[Recorded data]
==*==

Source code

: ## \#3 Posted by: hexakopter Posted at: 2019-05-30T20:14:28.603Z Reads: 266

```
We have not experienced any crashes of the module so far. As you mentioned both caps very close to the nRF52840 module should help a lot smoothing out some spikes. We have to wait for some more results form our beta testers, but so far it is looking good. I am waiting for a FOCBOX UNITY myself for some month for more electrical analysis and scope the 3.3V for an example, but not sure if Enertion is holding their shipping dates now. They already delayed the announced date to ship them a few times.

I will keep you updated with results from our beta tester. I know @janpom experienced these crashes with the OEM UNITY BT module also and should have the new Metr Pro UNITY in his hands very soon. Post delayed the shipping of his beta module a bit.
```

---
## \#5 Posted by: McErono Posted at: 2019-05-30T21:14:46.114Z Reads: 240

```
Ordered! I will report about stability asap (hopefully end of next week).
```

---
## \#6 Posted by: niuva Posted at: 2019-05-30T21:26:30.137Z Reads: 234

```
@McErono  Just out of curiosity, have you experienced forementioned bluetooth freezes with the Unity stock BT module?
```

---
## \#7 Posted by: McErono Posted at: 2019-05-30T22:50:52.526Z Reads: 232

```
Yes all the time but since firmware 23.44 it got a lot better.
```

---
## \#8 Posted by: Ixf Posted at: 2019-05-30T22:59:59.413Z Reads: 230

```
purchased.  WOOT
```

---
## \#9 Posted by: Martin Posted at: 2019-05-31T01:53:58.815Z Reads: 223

==*==

Directions for this task
Go through the entries and copy each line holding the string "with".

Solved exercise
I will keep you updated with results from our beta tester. I know @janpom experienced these crashes with the OEM UNITY BT module also and should have the new Metr Pro UNITY in his hands very soon. Post delayed the shipping of his beta module a bit.
@McErono  Just out of curiosity, have you experienced forementioned bluetooth freezes with the Unity stock BT module?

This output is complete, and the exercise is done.